Eventuell lässt sich dieser Effekt auch mit Manuka-Honig erreichen. Bis
es Manuka-Honig-Sprays geben wird, können wir uns jedoch mit anderen
Methoden behelfen. Interessanterweise wurde eine volatile (flüchtige)
Wirkung des Honigs beobachtet, als ein geöffnetes Honiggefäß neben
Petrischalen in einem Labor abgestellt worden war. Honigwirkstoffe
hatten offensichtlich mit ihren antibakteriellen Eigenschaften die
Bakterienkulturen auf dem Luftweg erreicht.

 

Regelmäßige
Dampfbäder, Nasenspülungen und Einreibungen in die Nase sowie Massagen
im oberen Brust- und Rückenbereich mit Manuka-Honig können der
Entzündung gezielt entgegenwirken, ohne die unerwünschten Nebenwirkungen
der konventionellen Mittel. Eine gleichzeitige Einnahme von
Manuka-Honig würde mögliche Ursachen im Darm mit einbeziehen. In der
chinesischen Medizin sind diese Zusammenhänge seit Ewigkeiten bekannt.

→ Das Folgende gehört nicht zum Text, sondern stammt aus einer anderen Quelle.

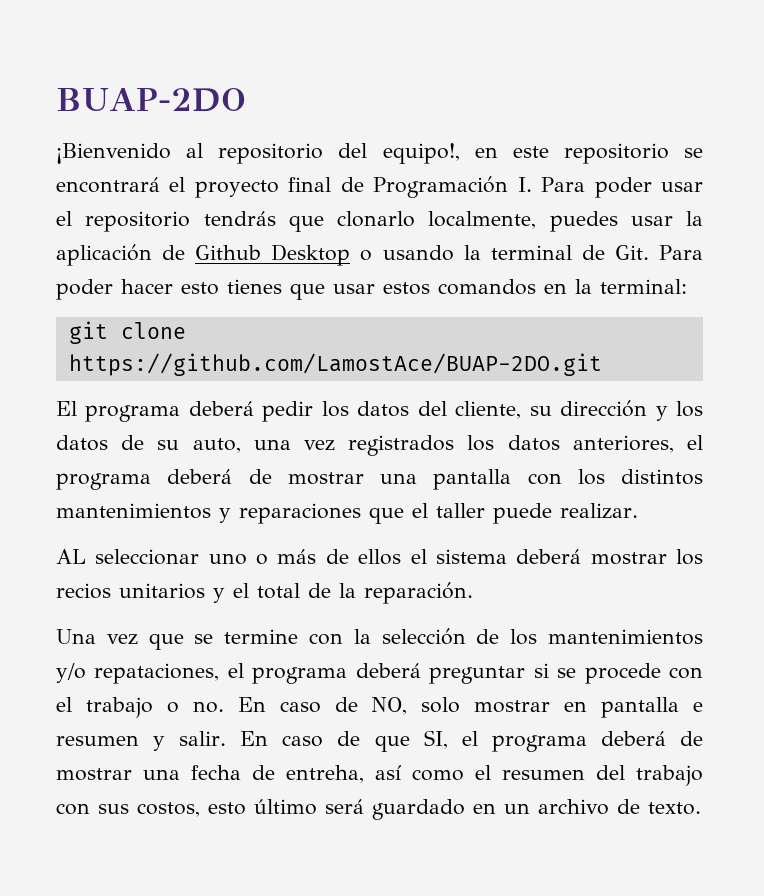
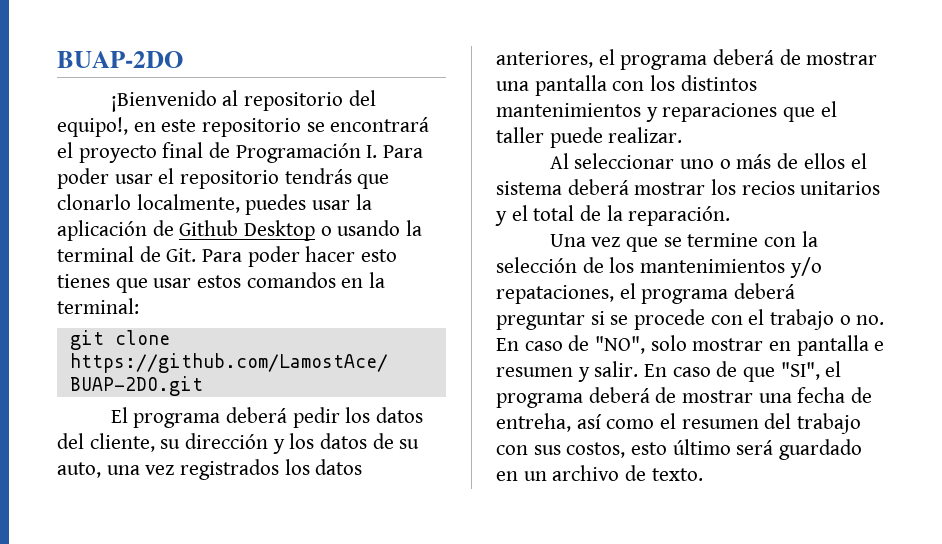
[56,549,86,564] AL -> [549,153,569,169] Al
[371,697,408,715] NO, -> [595,336,646,354] "NO",
[423,730,448,749] SI, -> [780,362,820,380] "SI",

Lunge und Dickdarm gelten dort als Partnerorgane. Dass der Darm dabei
gern sein Leid mit seiner Partnerin teilt, macht es nicht etwa halb so
schlimm, es erfährt jedoch umso mehr Aufmerksamkeit. Allerdings ist das
Bewusstsein der wenigsten derart sensibilisiert, dass es die Ursachen im
Darm suchen würde. Dort befindet sich häufig ein orientierungsloses
Immunsystem in ständiger Alarmbereitschaft, um gegen vermeintliche
Gefahren vorzugehen, die von Allerweltsnahrungsmitteln wie Weizen und
Kuhmilch auszugehen scheinen. Ein konsequentes Weglassen dieser Stoffe
bringt so manchem Asthmatiker bereits große Erleichterung. Bekannte
Allergene sollten natürlich ebenfalls gemieden werden.